## What needs to be done
In the records below, count every line where the string "none" appears, and reply with the count only.

## Data records

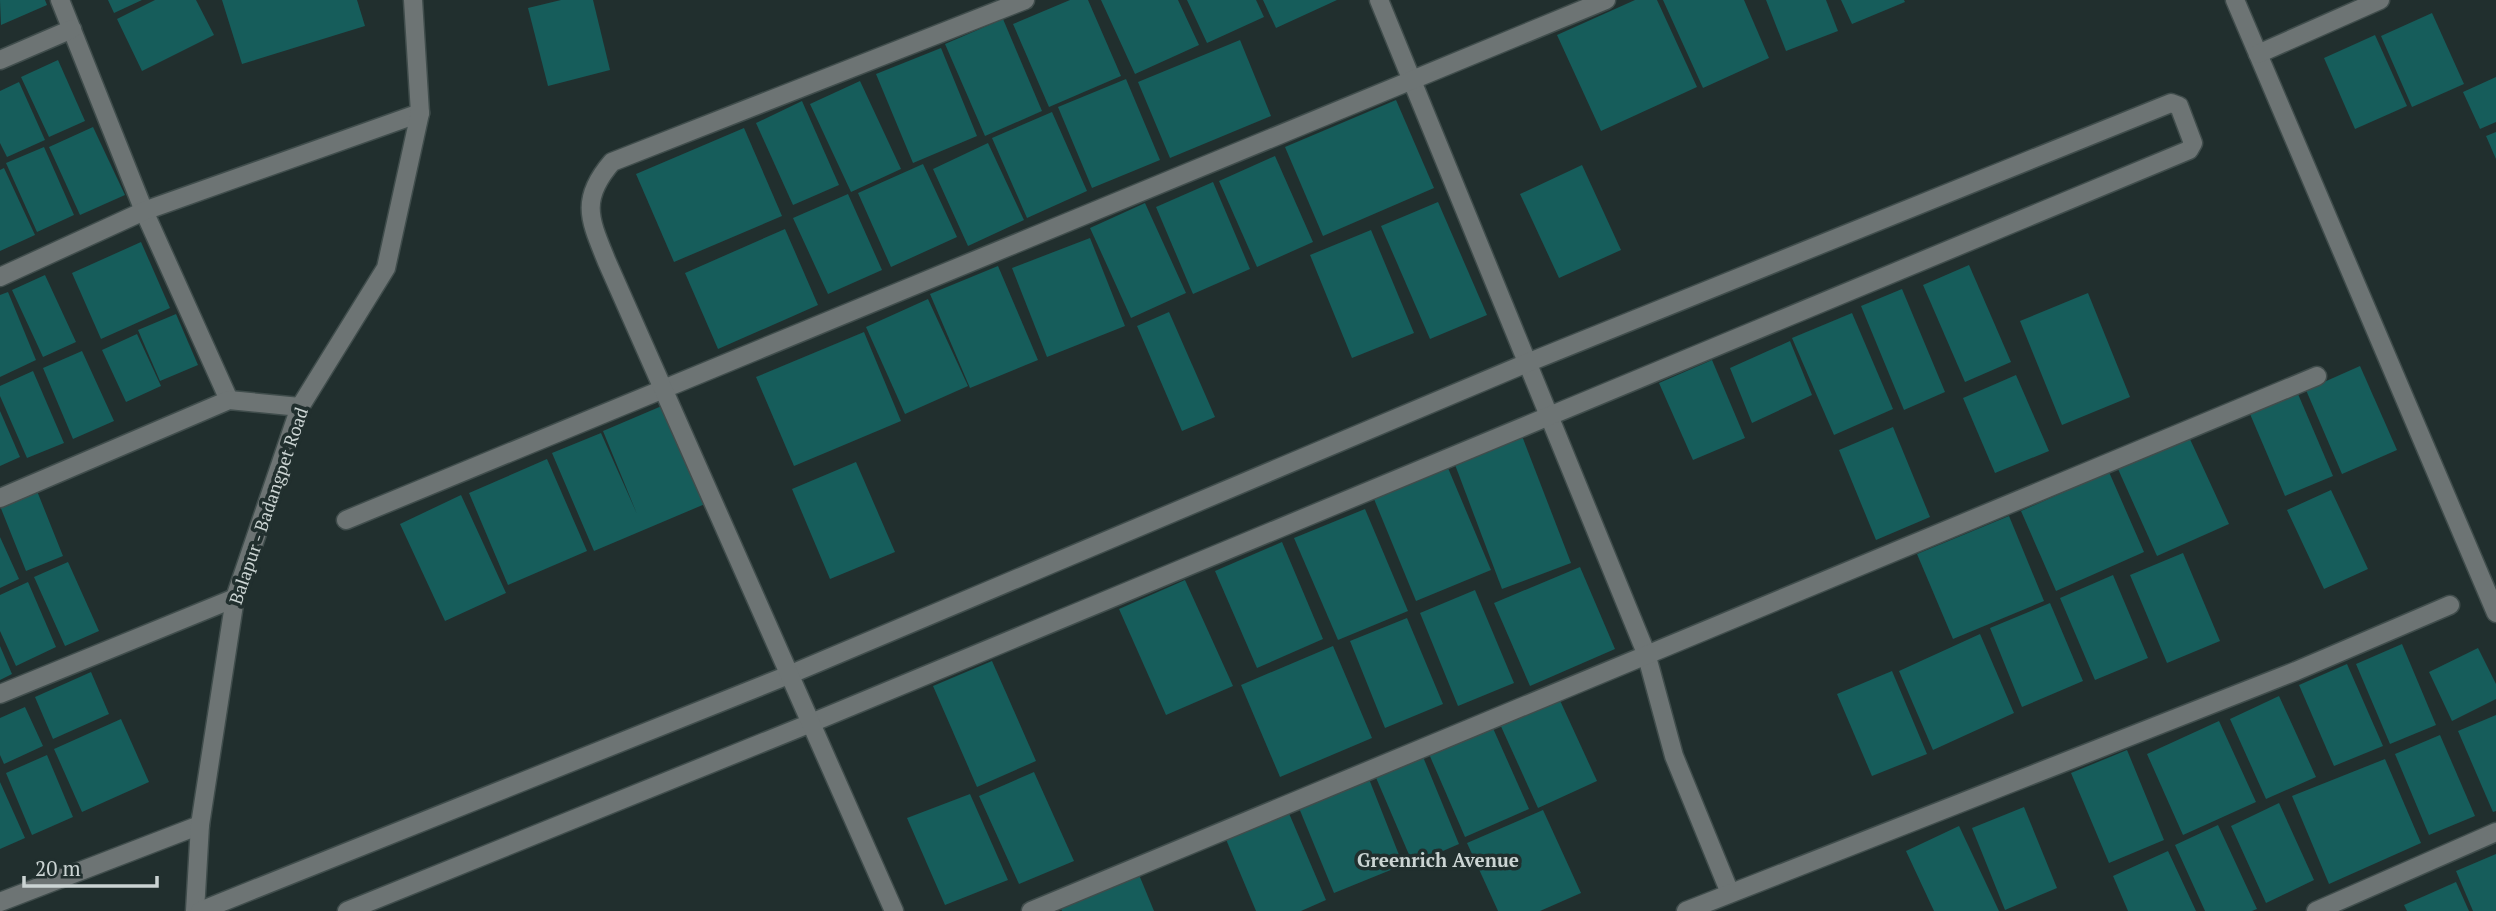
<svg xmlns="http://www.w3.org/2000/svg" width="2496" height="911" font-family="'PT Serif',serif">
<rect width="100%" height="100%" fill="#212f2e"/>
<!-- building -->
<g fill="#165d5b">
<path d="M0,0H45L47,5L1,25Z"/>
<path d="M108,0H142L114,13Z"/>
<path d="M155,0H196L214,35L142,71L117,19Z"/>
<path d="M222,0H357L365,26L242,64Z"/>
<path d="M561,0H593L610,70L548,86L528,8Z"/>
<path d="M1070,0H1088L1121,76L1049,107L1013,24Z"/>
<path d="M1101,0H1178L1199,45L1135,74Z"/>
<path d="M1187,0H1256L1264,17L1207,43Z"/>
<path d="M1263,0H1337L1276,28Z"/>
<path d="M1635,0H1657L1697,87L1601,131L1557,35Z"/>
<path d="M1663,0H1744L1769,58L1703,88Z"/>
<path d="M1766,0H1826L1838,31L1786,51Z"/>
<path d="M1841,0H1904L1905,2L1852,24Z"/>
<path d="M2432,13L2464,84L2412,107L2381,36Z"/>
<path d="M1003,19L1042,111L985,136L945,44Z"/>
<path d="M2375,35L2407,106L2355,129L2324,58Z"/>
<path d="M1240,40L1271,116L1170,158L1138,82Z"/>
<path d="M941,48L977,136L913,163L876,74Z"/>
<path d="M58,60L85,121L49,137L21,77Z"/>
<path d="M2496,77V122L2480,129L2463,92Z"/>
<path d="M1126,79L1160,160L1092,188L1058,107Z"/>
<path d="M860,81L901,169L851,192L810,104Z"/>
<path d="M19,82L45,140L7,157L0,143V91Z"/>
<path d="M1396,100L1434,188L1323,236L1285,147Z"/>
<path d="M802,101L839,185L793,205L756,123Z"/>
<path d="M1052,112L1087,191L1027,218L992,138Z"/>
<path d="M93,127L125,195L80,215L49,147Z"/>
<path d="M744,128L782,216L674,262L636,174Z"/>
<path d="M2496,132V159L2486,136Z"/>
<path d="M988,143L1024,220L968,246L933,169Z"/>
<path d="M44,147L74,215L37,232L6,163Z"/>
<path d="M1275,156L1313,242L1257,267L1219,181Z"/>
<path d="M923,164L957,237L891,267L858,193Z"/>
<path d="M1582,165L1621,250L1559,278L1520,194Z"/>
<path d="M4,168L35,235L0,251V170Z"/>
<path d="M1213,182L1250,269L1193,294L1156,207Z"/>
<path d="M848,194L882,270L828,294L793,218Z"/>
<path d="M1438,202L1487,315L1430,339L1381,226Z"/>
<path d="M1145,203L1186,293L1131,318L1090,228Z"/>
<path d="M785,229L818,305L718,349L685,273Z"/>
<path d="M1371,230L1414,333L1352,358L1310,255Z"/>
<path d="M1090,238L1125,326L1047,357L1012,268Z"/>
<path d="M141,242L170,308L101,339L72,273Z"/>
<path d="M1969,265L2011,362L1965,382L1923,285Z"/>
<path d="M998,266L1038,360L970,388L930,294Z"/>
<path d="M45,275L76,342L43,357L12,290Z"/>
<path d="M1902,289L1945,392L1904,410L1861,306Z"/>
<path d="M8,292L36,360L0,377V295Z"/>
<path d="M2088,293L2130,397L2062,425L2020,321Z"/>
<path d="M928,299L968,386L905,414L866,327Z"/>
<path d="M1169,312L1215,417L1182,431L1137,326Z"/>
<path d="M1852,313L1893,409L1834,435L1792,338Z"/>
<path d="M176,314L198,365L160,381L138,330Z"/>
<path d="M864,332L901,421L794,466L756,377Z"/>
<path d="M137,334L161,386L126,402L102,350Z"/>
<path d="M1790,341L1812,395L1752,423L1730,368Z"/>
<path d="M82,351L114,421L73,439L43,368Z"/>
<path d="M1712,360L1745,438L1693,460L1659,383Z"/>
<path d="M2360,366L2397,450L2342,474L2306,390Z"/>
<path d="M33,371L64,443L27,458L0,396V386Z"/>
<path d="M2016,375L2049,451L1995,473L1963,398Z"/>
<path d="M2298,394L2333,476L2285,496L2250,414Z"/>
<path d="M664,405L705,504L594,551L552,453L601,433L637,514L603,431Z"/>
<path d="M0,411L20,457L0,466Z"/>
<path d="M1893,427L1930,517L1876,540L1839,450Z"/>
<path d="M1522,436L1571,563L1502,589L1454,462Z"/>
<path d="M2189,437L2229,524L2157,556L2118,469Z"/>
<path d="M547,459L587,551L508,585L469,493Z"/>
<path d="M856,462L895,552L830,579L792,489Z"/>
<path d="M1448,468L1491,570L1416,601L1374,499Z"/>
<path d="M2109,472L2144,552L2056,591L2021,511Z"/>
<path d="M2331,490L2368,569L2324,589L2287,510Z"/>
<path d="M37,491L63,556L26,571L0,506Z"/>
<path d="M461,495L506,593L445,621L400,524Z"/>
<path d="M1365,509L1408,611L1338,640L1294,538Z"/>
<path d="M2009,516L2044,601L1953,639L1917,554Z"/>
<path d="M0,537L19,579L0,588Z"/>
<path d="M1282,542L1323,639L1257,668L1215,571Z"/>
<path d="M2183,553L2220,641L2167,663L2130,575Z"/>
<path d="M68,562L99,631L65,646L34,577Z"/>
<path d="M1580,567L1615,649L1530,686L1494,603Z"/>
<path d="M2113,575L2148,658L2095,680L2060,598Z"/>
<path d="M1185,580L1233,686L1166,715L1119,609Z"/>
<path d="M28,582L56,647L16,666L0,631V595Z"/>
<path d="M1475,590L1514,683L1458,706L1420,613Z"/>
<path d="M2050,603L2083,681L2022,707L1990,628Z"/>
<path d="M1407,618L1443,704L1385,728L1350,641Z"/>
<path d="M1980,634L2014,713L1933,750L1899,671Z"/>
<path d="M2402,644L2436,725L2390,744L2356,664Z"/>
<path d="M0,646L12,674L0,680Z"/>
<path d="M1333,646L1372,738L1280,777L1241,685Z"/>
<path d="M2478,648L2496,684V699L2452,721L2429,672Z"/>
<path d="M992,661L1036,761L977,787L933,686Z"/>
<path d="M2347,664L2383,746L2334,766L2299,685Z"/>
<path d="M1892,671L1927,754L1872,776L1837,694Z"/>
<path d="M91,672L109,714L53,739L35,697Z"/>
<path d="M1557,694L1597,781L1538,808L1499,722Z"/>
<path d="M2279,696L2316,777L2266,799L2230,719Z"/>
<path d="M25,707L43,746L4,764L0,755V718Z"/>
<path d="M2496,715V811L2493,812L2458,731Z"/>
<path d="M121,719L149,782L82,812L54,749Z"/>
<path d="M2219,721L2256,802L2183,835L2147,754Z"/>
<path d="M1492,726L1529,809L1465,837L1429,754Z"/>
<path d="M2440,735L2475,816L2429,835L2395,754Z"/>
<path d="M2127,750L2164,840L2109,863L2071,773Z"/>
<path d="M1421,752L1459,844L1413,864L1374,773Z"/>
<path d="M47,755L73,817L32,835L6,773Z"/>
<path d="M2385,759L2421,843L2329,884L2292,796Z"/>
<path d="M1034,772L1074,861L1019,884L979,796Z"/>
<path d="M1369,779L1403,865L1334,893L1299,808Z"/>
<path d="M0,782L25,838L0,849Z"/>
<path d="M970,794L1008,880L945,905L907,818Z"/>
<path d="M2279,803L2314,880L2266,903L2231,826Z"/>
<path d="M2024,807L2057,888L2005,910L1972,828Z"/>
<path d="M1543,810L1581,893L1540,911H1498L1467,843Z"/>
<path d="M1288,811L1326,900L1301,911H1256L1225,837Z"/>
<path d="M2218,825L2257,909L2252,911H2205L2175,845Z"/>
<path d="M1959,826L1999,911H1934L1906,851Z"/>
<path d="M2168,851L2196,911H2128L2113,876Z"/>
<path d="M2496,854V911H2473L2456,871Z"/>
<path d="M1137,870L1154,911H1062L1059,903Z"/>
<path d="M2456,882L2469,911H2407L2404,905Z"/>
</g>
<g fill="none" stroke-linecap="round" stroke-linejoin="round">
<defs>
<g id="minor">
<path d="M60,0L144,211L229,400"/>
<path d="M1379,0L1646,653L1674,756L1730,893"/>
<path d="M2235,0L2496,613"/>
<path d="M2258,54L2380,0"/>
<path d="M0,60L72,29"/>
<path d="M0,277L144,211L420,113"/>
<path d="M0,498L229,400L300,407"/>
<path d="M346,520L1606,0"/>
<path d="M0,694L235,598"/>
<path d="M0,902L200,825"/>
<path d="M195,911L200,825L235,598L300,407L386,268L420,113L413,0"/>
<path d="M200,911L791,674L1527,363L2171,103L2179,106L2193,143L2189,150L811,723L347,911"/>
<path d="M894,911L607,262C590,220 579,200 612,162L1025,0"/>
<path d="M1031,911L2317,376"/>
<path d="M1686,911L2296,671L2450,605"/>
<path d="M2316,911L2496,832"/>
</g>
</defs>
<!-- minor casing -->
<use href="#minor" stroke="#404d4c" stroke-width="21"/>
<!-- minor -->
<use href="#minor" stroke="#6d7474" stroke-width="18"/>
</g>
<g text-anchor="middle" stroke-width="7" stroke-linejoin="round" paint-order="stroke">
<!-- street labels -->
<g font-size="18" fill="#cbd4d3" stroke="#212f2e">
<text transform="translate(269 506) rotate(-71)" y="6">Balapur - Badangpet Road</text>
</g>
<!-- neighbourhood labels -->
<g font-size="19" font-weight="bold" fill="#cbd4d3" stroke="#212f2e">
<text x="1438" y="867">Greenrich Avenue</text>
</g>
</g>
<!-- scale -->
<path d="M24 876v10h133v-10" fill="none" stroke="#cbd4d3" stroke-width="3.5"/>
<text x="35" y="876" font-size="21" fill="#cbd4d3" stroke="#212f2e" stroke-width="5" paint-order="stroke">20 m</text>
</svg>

## Answer to the problem
2